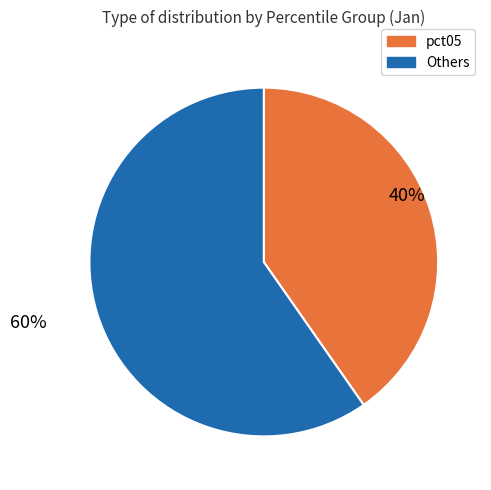

Is the sum of pct05 and Others greater than half?

Yes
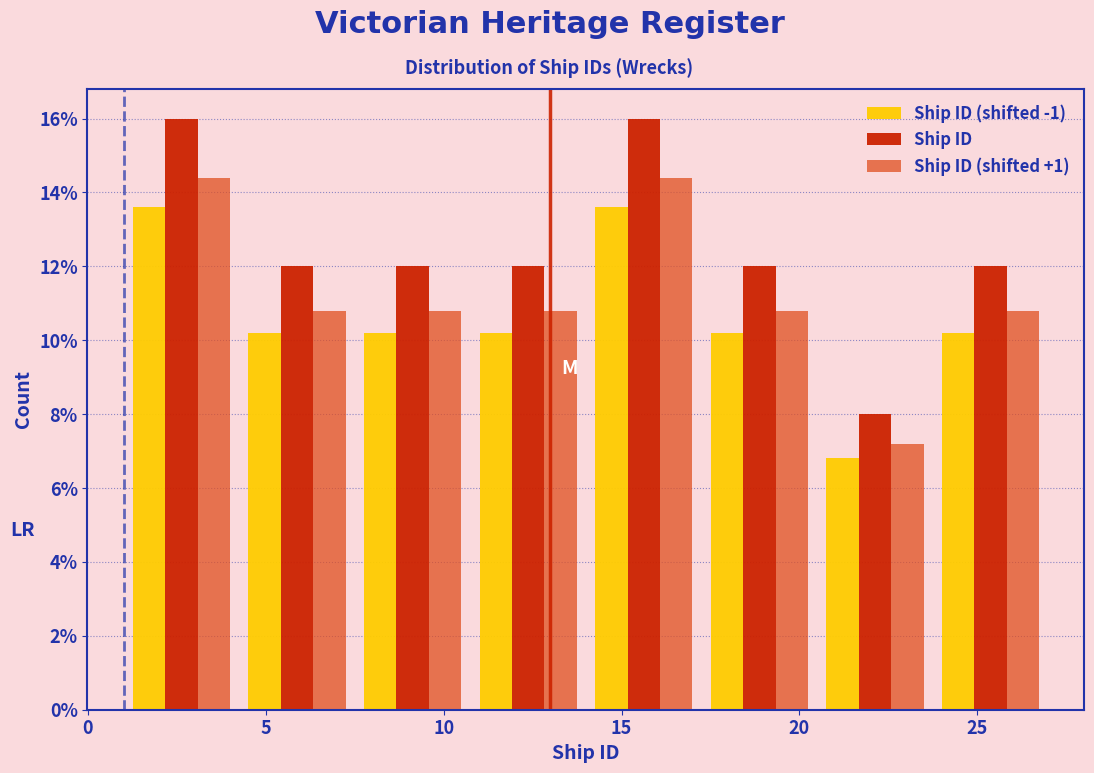

Reading left to right, transcribe this chart: for each range on the x-axis, give the height of each series' bar. Neither the bar edges nor the heights are printed on the chart, so give them approximately, as read against the axes.

1.00 to 4.25: Ship ID (shifted -1)=13.6	Ship ID=16.0	Ship ID (shifted +1)=14.4
4.25 to 7.50: Ship ID (shifted -1)=10.2	Ship ID=12.0	Ship ID (shifted +1)=10.8
7.50 to 10.75: Ship ID (shifted -1)=10.2	Ship ID=12.0	Ship ID (shifted +1)=10.8
10.75 to 14.00: Ship ID (shifted -1)=10.2	Ship ID=12.0	Ship ID (shifted +1)=10.8
14.00 to 17.25: Ship ID (shifted -1)=13.6	Ship ID=16.0	Ship ID (shifted +1)=14.4
17.25 to 20.50: Ship ID (shifted -1)=10.2	Ship ID=12.0	Ship ID (shifted +1)=10.8
20.50 to 23.75: Ship ID (shifted -1)=6.8	Ship ID=8.0	Ship ID (shifted +1)=7.2
23.75 to 27.00: Ship ID (shifted -1)=10.2	Ship ID=12.0	Ship ID (shifted +1)=10.8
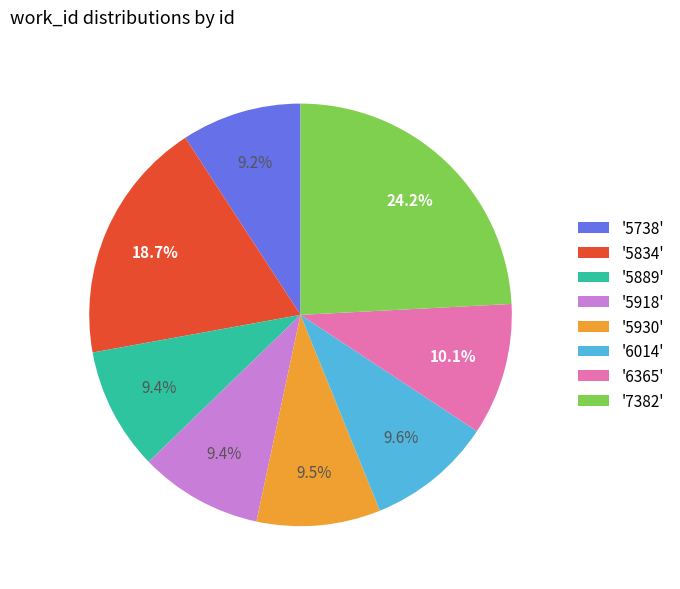

What is the ratio of the value at '6014' to the value at '5738'?

1.0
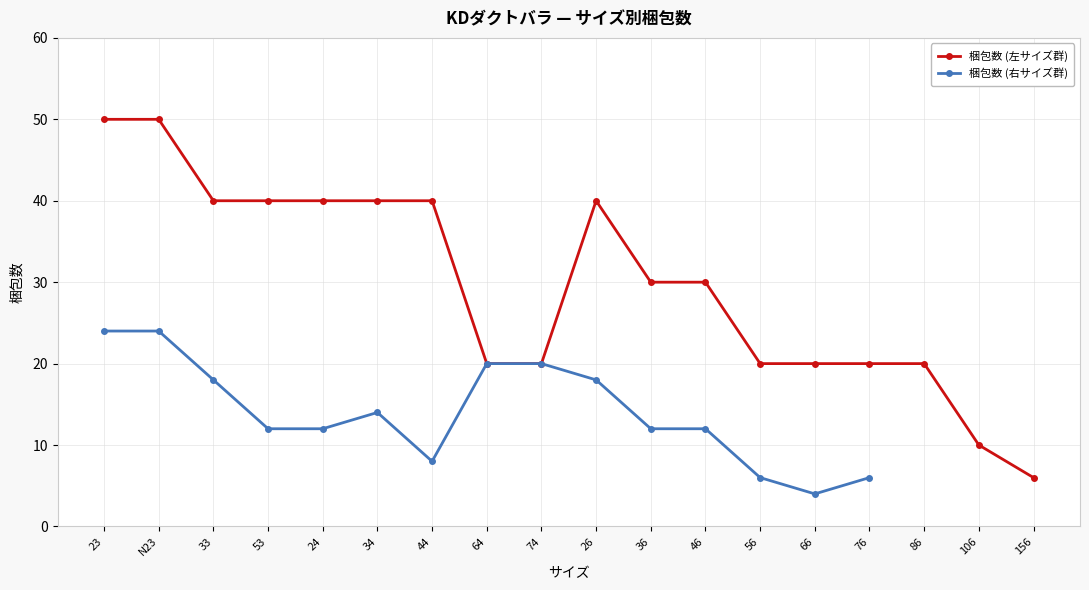

What is the change in value from 24 to 36?

-10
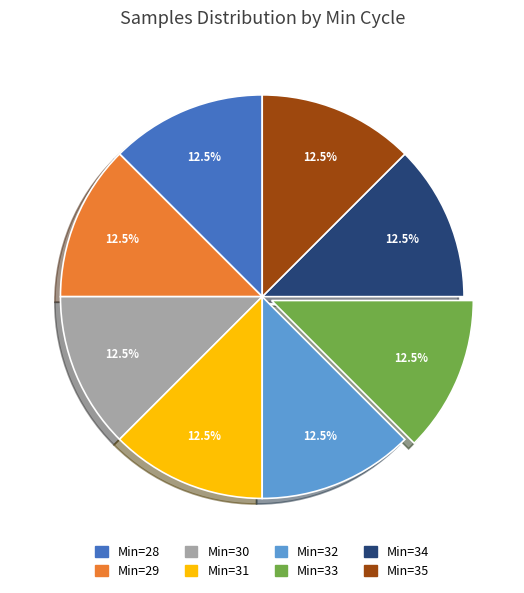

Is there any slice that represents more than half of the pie?

No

==================================================

### PROBLEM DESCRIPTION
Copy all of the material above word for word, leaving out the pictures.

### RESPONSE BOX
Is the sum of pct05 and Others greater than half?

Yes

Reading left to right, transcribe this chart: for each range on the x-axis, give the height of each series' bar. Neither the bar edges nor the heights are printed on the chart, so give them approximately, as read against the axes.

1.00 to 4.25: Ship ID (shifted -1)=13.6	Ship ID=16.0	Ship ID (shifted +1)=14.4
4.25 to 7.50: Ship ID (shifted -1)=10.2	Ship ID=12.0	Ship ID (shifted +1)=10.8
7.50 to 10.75: Ship ID (shifted -1)=10.2	Ship ID=12.0	Ship ID (shifted +1)=10.8
10.75 to 14.00: Ship ID (shifted -1)=10.2	Ship ID=12.0	Ship ID (shifted +1)=10.8
14.00 to 17.25: Ship ID (shifted -1)=13.6	Ship ID=16.0	Ship ID (shifted +1)=14.4
17.25 to 20.50: Ship ID (shifted -1)=10.2	Ship ID=12.0	Ship ID (shifted +1)=10.8
20.50 to 23.75: Ship ID (shifted -1)=6.8	Ship ID=8.0	Ship ID (shifted +1)=7.2
23.75 to 27.00: Ship ID (shifted -1)=10.2	Ship ID=12.0	Ship ID (shifted +1)=10.8

What is the ratio of the value at '6014' to the value at '5738'?

1.0

What is the change in value from 24 to 36?

-10

Is there any slice that represents more than half of the pie?

No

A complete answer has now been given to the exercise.